The National Strategy to Reduce Short-Lived Climate Pollutants from the Municipal Solid Waste Sector in the Philippines was developed through a multi-stakeholder consultation process led by the Department of Environmental and Natural Resources (DENR) through its Environmental Management Bureau’s (EMB) Climate Change Division (CCD) and Solid Waste Management Division (SWMD), with guidance from the multi-agency National Solid Waste Management Commission (NSWMC), in coordination with the Climate Change Commission (CCC), and with assistance from the Institute for Global Environmental Strategies (IGES), under its Climate and Clean Air Coalition (CCAC)-supported Municipal Solid Waste (MSW) Initiative.
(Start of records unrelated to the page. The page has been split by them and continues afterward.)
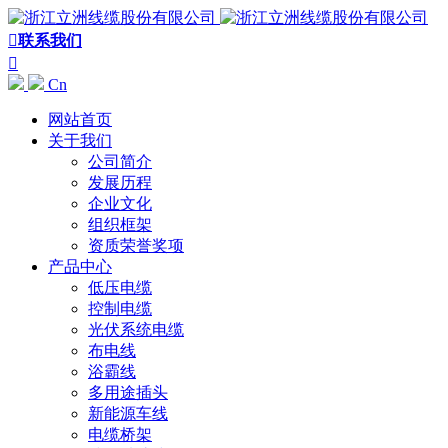

联系我们

Cn
网站首页
关于我们
公司简介
发展历程
企业文化
组织框架
资质荣誉奖项
产品中心
低压电缆
控制电缆
光伏系统电缆
布电线
浴霸线
多用途插头
新能源车线
电缆桥架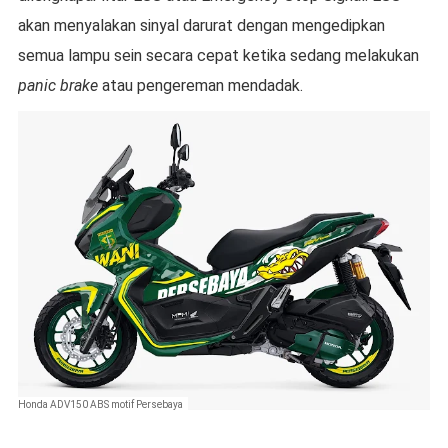
akan menyalakan sinyal darurat dengan mengedipkan
semua lampu sein secara cepat ketika sedang melakukan
panic brake
atau pengereman mendadak.
Honda ADV150 ABS motif Persebaya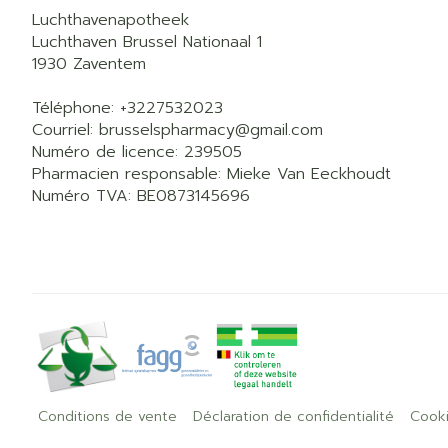
Luchthavenapotheek
Luchthaven Brussel Nationaal 1
1930
Zaventem
Téléphone:
+3227532023
Courriel:
brusselspharmacy@
gmail.com
Numéro de licence:
239505
Pharmacien responsable:
Mieke Van Eeckhoudt
Numéro TVA:
BE0873145696
Conditions de vente
Déclaration de confidentialité
Cook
The Philippines, one of Southeast Asia’s fastest-growing nations, has always led efforts to adapt to the impacts of anthropogenically driven climate change while at the same time identifying climate-smart strategies to reduce greenhouse gas (GHG) emissions in line with its sustainable development agenda and national policies and programs. All current GHG emissions and other climate forcing agents will affect the rate and magnitude of climate change over the coming decades. The Philippines supported international efforts to reduce GHG emissions by submitting its Intended Nationally Determined Contribution (INDC) in 2015, ratifying the Paris Agreement on Climate Change in 2017, and reviewing the 2018 recalculations in mitigation cost-benefit analysis (CBA) as inputs to the development of the country’s Nationally Determined Contribution (NDC).
National attention on short-lived climate pollutants (SLCPs) has been also increasing in recent years. SLCPs are powerful climate forcers that remain in the atmosphere for a much shorter period of time when compared to carbon dioxide (CO2), yet their potential to warm the atmosphere can be many times greater. Certain SLCPs are also dangerous air pollutants that have harmful effects on people, ecosystems, and agricultural productivity. As a result, the Philippines submitted its Medium Term Plan on SLCP Reduction for 2016-2021 to CCAC.
The two main SLCPs from the municipal solid waste (MSW) sector are methane (CH4) and black carbon (BC). Due to its relatively short atmospheric lifetime, mitigating BC would reduce warming more quickly than addressing other climate pollutants. Methane has already been discussed in the CBA study in more detail but BC has not yet been explored at the national level in the Philippines. Thus, initial assessments on baseline GHG emissions from CH4, CO2 and nitrous oxide (N2O), as well as BC emissions have been carried out using the emission quantification tool (EQT), which was developed by IGES on behalf of the CCAC initiative [Nirmala and Premakumara, 2018].
The results of the analysis revealed that net GHG (CH4, CO2, and N2O) emissions from the annually generated MSW in the 2010 base year would be around 4.46 million tons carbon dioxide equivalent (tCO2e)—5.54 million tCO2e of these are contributed by CH4 alone whereas recycling efforts contributed to a deduction of around 1.69 million tCO2e. In addition, the MSW sector released 1,422 tons of BC, or the equivalent of 0.97 million tCO2e, in 2010. In total, net baseline emissions from GHGs and BC are equivalent to 5.43 million tCO2e. If SLCPs only (CH4 and BC) are considered, the total baseline emissions would be equal to 6.50 million tCO2e, of which about 15% is due to BC.